As we reported in The 99% Say Enough is Enough, three weeks into the protests at Liberty Plaza on Wall Street, New York, similar demonstrations are erupting in other cities across the United States with the same loosely organized structure. People who have not taken action before are now marching and sitting-in against corporate greed, rampant unemployment, attacks on labor and the environment and the role of big banks in our bad economy.

TAKE ACTION:



 

 

 


 

 

 

 

 

Speaking in the spirit of the 99% since 1776, here are a few voices from America’s Long Revolution:

“I hope we shall crush… in its birth the aristocracy of our moneyed corporations, which dare already to challenge our government to a trial of strength and bid defiance to the laws of our country.”

“I believe that banking institutions are more dangerous to our liberties than standing armies.

Thomas Jefferson, Founder and third President of the United States

“Power concedes nothing without a demand. It never did and it never will. Find out just what any people will quietly submit to and you have found out the exact measure of injustice and wrong which will be imposed upon them, and these will continue till they are resisted with either words or blows, or both. The limits of tyrants are prescribed by the endurance of those whom they oppress.

Fredrick Douglass

“I see in the near future a crisis approaching that unnerves me and causes me to tremble for the safety of my country. . . . corporations have been enthroned and an era of corruption in high places will follow, and the money power of the country will endeavor to prolong its reign by working upon the prejudices of the people until all wealth is aggregated in a few hands and the Republic is destroyed.”

U.S. President Abraham Lincoln, Nov. 21, 1864 (7 months after the Civil War ended)

The country is governed for the richest, for the corporations, the bankers, the land speculators, and for the exploiters of labor. The majority of mankind are working people. So long as their fair demands – the ownership and control of their livelihoods – are set at naught, we can have neither men’s rights nor women’s rights. The majority of mankind is ground down by industrial oppression in order that the small remnant may live in ease.

Helen Keller, 1911

Now as through this world I ramble,  I see lots of funny men,  Some rob you with a six gun,  And some with a fountain pen.

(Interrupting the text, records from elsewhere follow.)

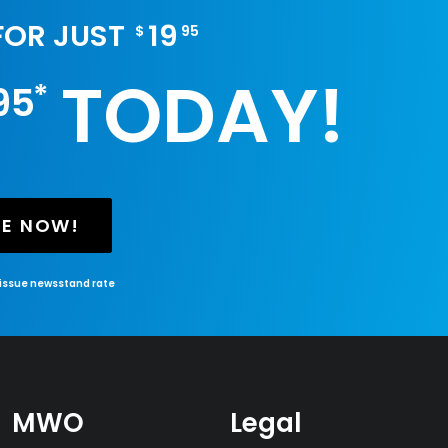
 FOR JUST
19
$
95
TODAY!
*
95
BE NOW!
-issue newsstand rate
MWO
Legal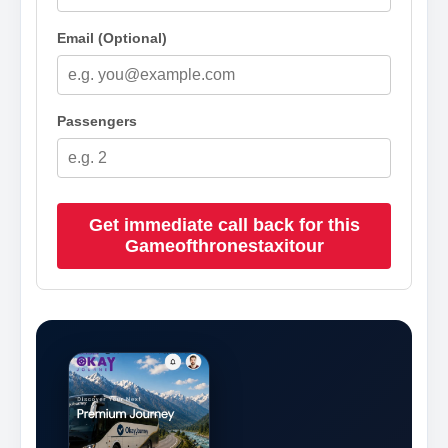
Email (Optional)
Passengers
Get immediate call back for this
Gameofthronestaxitour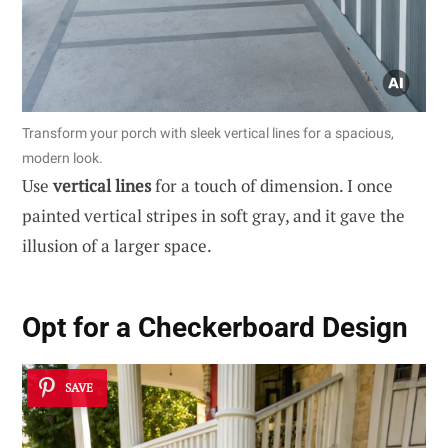
Transform your porch with sleek vertical lines for a spacious,
modern look.
Use
vertical lines
for a touch of dimension. I once
painted vertical stripes in soft gray, and it gave the
illusion of a larger space.
Opt for a Checkerboard Design
SAVE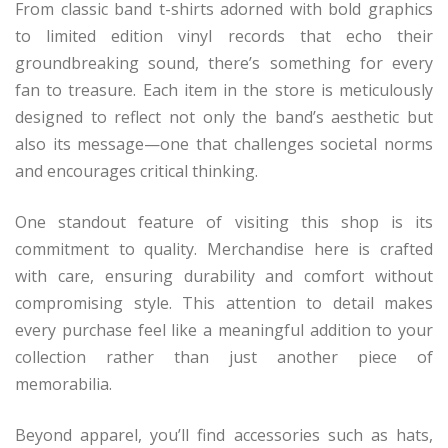
From classic band t-shirts adorned with bold graphics
to limited edition vinyl records that echo their
groundbreaking sound, there’s something for every
fan to treasure. Each item in the store is meticulously
designed to reflect not only the band’s aesthetic but
also its message—one that challenges societal norms
and encourages critical thinking.
One standout feature of visiting this shop is its
commitment to quality. Merchandise here is crafted
with care, ensuring durability and comfort without
compromising style. This attention to detail makes
every purchase feel like a meaningful addition to your
collection rather than just another piece of
memorabilia.
Beyond apparel, you’ll find accessories such as hats,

Woody Guthrie in “Pretty Boy Floyd”

The liberty of a democracy is not safe if the people tolerate the growth of private power to a point where it becomes stronger than their democratic state itself. That, in its essence, is fascism—ownership of government by an individual, by a group, or by any other controlling private power.

Franklin Delano Roosevelt, U.S. President in April 29, 1938 message to Congress.

The evils of capitalism are as real as the evils of militarism and evils of racism.

Martin Luther King

“Daddy, what I still don’t understand is how the rich people get so rich.  They have to steal it from somebody else, right?”

Ziggy Kinoshita, seven years old in Nov, 2011

“Congress shall make no law …. abridging the freedom of speech, or of the press; or the right of the people peaceably to assemble, and to petition the Government for a redress of grievances.
United States Constitution

“And Jesus  went into the temple of God, and cast out all them that sold and bought in the temple, and overthrew the tables of the moneychangers.